Too complex. If I had the time and resources I'd love to work on a good internet "captcha" system for age verification. Basically training ML with responses from different age groups to certain patterns, text or imagery - not sure what exactly. It would not be perfect, one cannot classify "18 year old" accurately across the globe, but I'm quite sure a good AI, somehow, could get a ballpark maturity answer that would block age-sensitive content in the majority of cases, which would be much better than what we have now.
I don't think it's possible with any acceptable accuracy. If it's based on culture and media, you would be excluding anyone who didn't grow up in the local area.

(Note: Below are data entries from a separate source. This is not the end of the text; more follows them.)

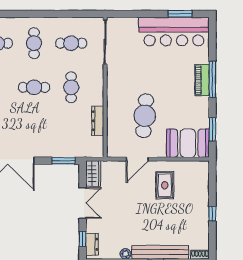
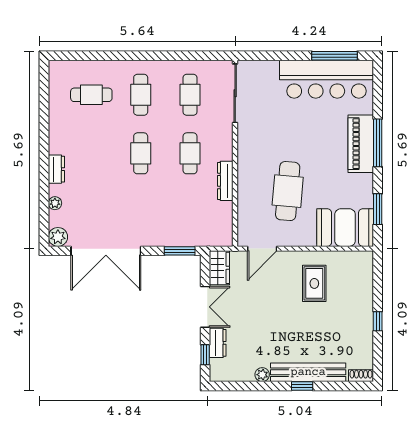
window: (180, 14) -> (335, 56), width x1.44
cafe table: (71, 43) -> (190, 95), turned 90
piano: (202, 80) -> (361, 144), width x1.37, depth x1.33
cafe table: (34, 87) -> (141, 153), turned 90
dresser: (98, 121) -> (225, 181), moved
door: (137, 159) -> (262, 249), moved
dresser: (92, 244) -> (218, 343), moved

If its some kind of IQ/competency test, there would be too much overlap between the most mature kids and mentally impaired adults.
There would be close to no accurate test for the difference between an 17 year old and an 18 year old.

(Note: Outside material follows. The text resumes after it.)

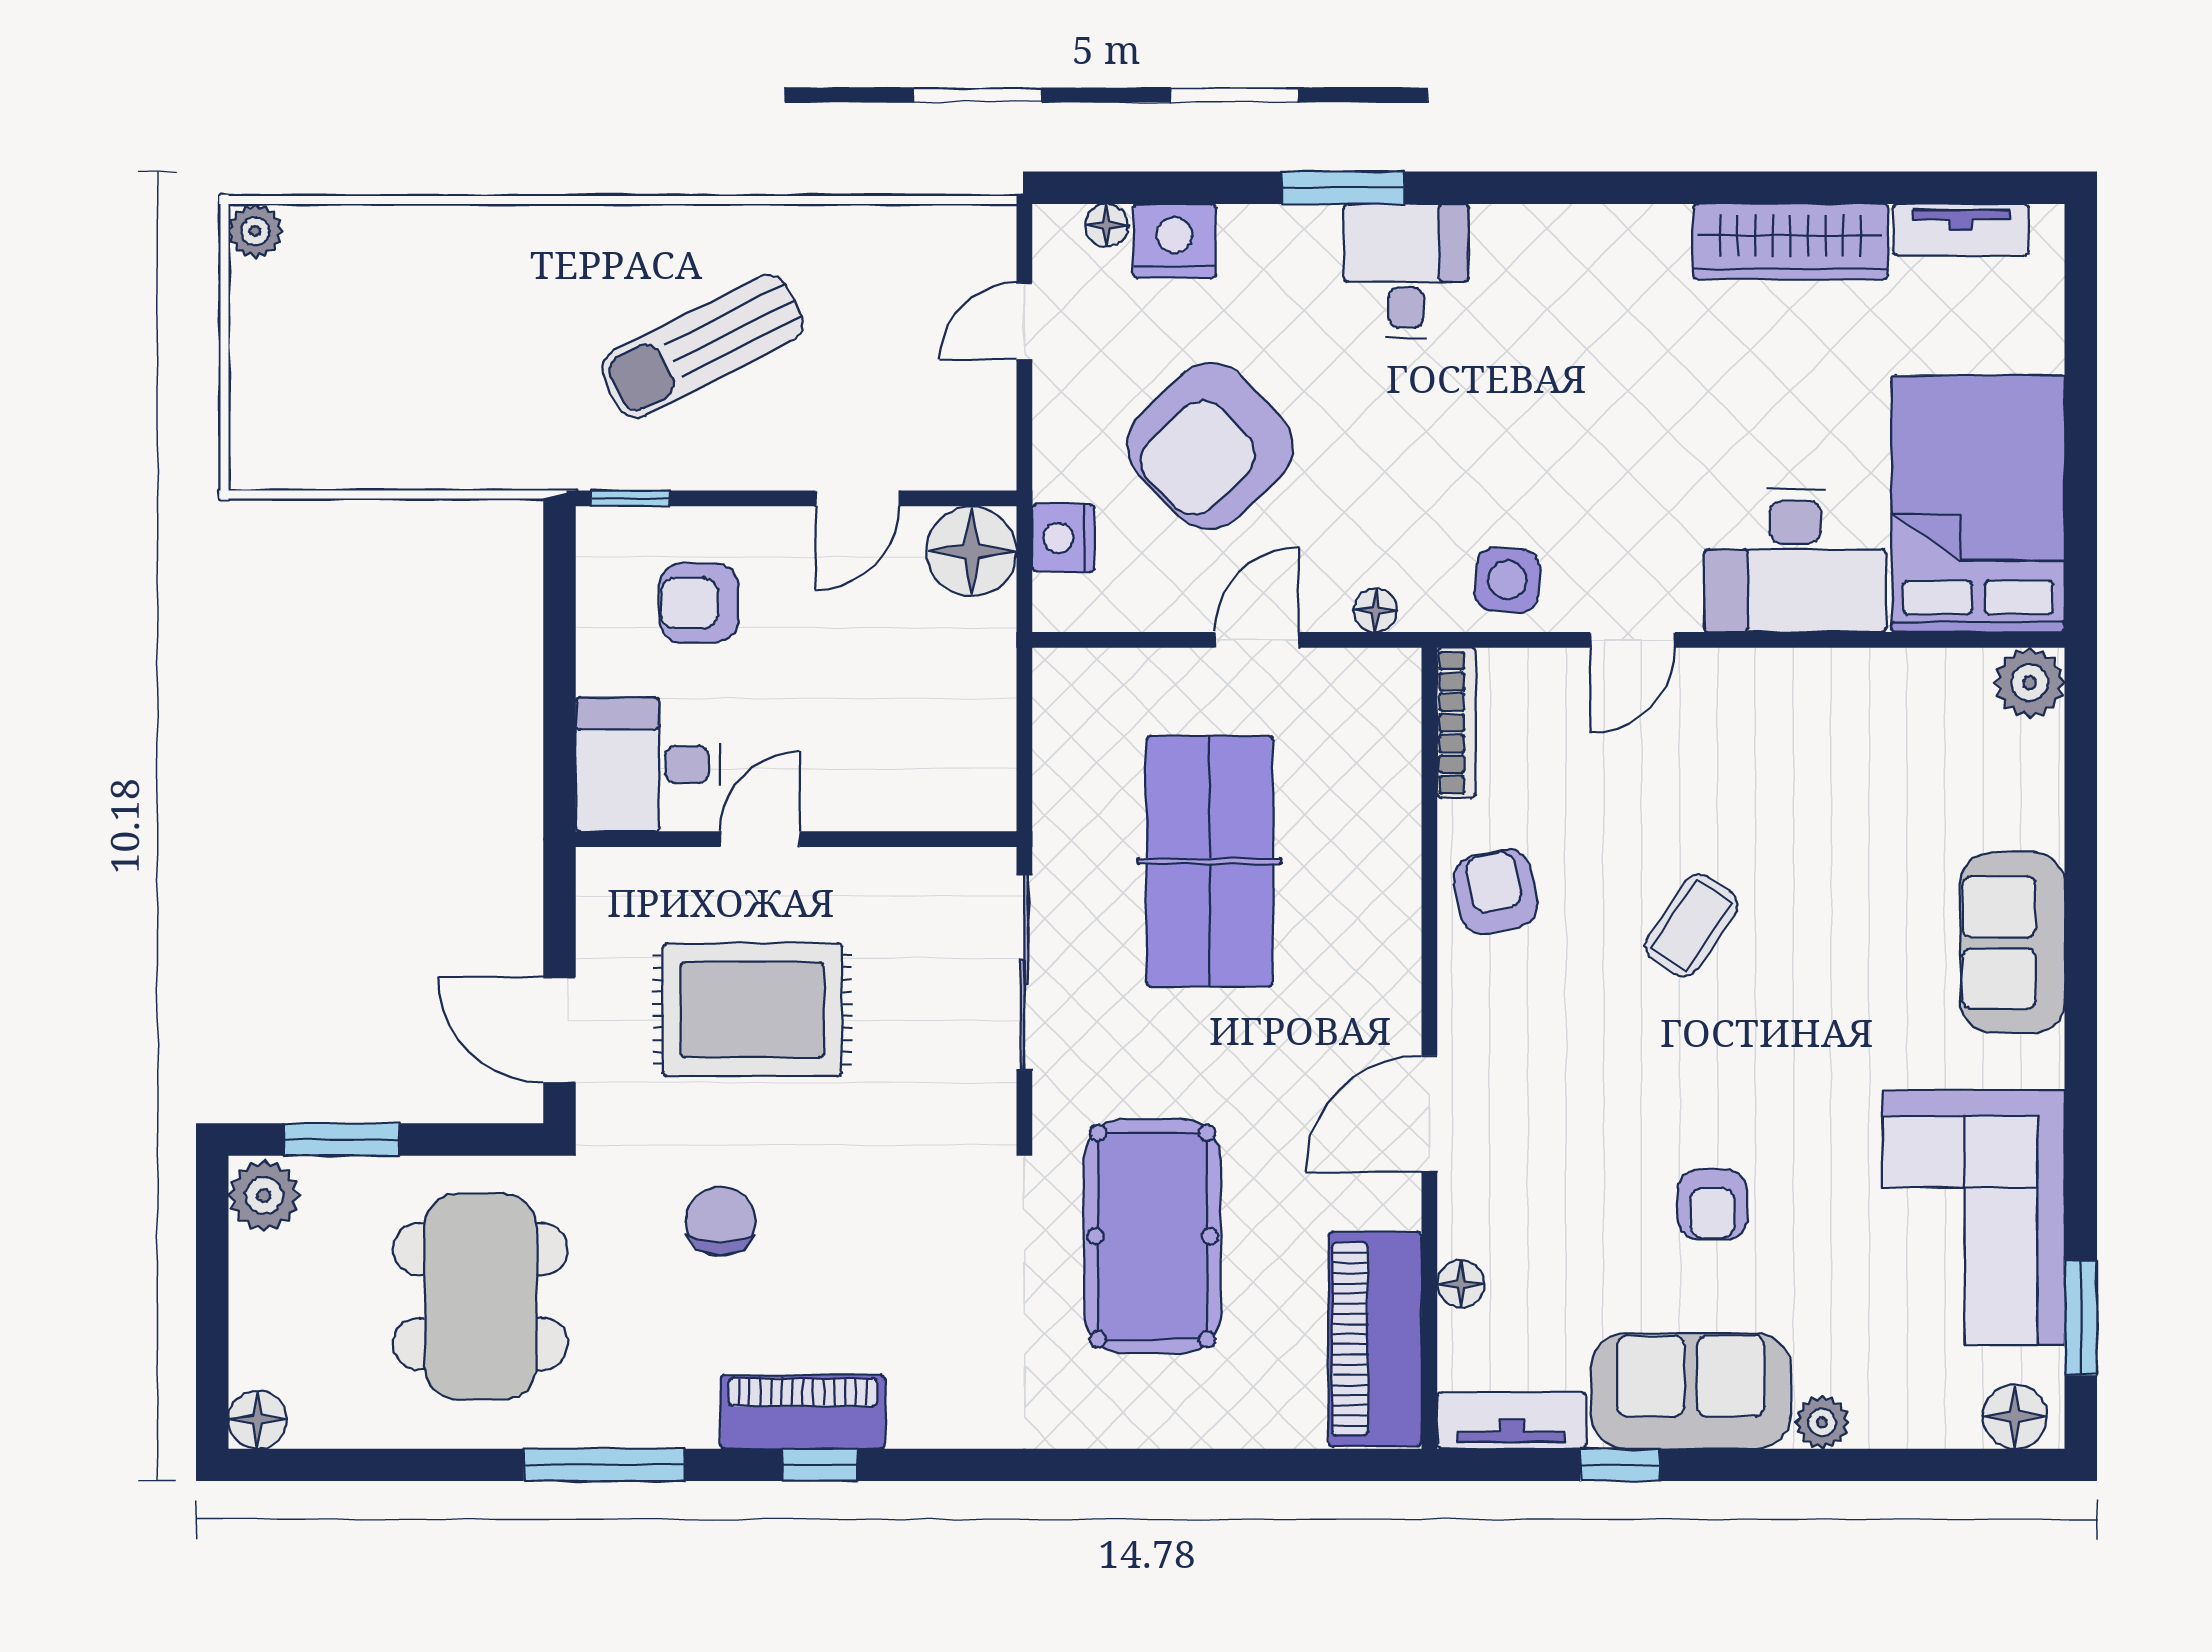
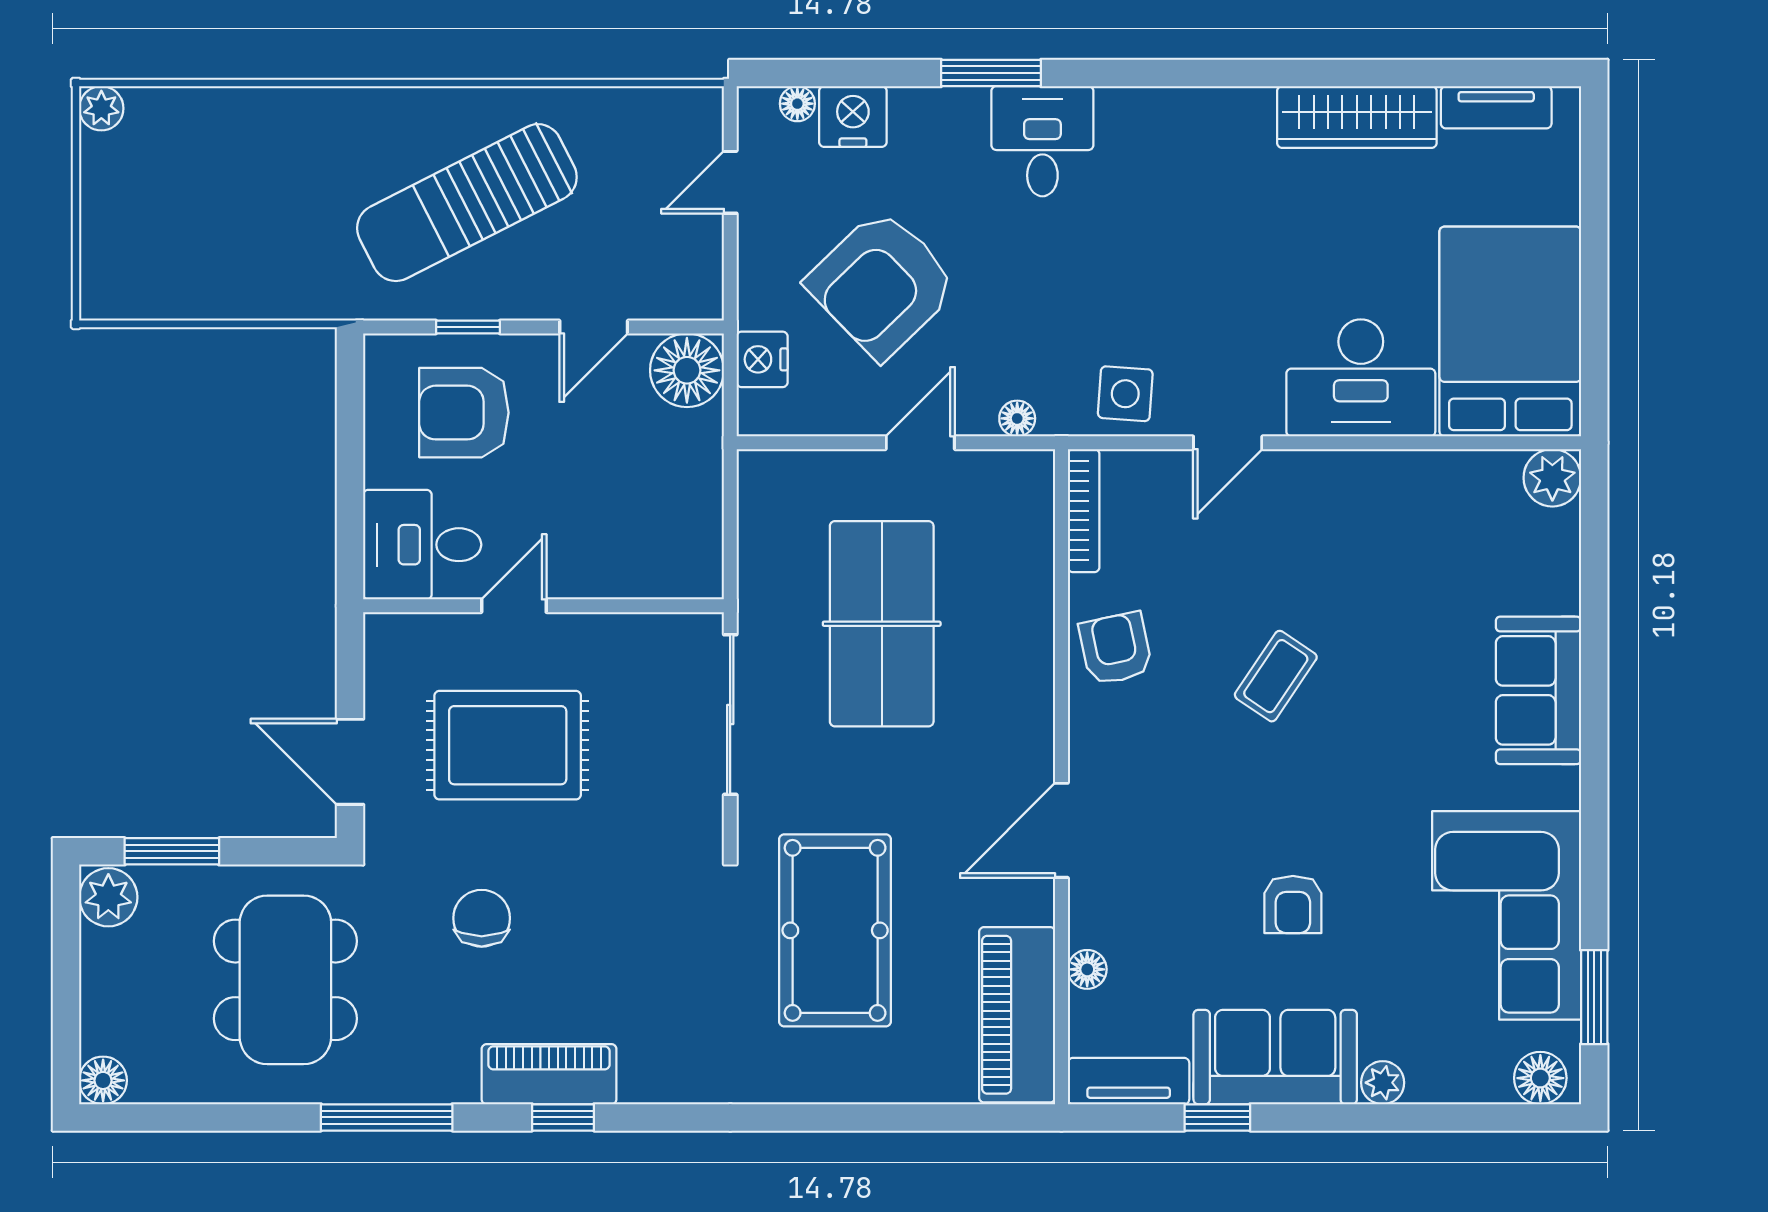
sun lounger: (702, 346) -> (467, 203), width x1.36, depth x1.34
window: (631, 498) -> (468, 327), moved
armchair: (699, 603) -> (464, 413), width x1.38, depth x1.38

To those opposing this, do you think porn is harmful to children? Porn is a digital drug, how else do you propose solving this problem? I'm a bit confused as to why someone would want children to have access to porn...
I think it depends on the porn in question. Would I be upset if I discovered my teenage son had some playboys stashed in his room? Probably not, no.
People are upset about the privacy and free speech aspects of this law, as well as the annoyance of having to hand over your personal information for something as basic to human nature as your sexuality. I think there's a 100% chance that there will be a data breach at some point and a bunch of people will have their porn habits leaked to the web. Not to mention the chilling effects when it comes to something like looking up more taboo kinks and not wanting your ID associated with that.
It's not just porn. I'm a member of the furry fandom. I regularly publish fiction in that community, I have life long friends in that community, it's a community that has helped me through a lot of dark places in my life, a community where I can explore taboo subjects in a safe setting. For most people it may just be 'porn', material they use to jerk off, but the fandom is a major part of my life. E621 and other sites aren't even necessarily 'pornographic', I rarely look at 'furry porn' to masturbate as a matter of fact. I'm being 100% honest when I say I follow the artists I follow for the art. It's just that in the furry fandom things like depicting sexuality aren't necessarily taboo.
Preventing other people from participating in this community, whether it's fear that their identity is going to be leaked correlated to their fursona, concern over increased tracking of possibly undesired sexual minorities, or just the pain in the ass required to take that first plunge and sign up for E6, feels like an attack on a major part of my life.
And personally, I don't feel like I should have to take responsibility for some parent who freaks out every time their kid sees breasts, but isn't willing to install parental controls on their fucking computer.
What if the government kept a record of any or all of those checks? What if they arranged for third parties to commercialize that data so they could 'legally' end-run any restriction on domestic spying with a small ad targeting data service fee?
This is the sort of dystopia that librarians and others focused on liberty have been fighting for what seems like forever.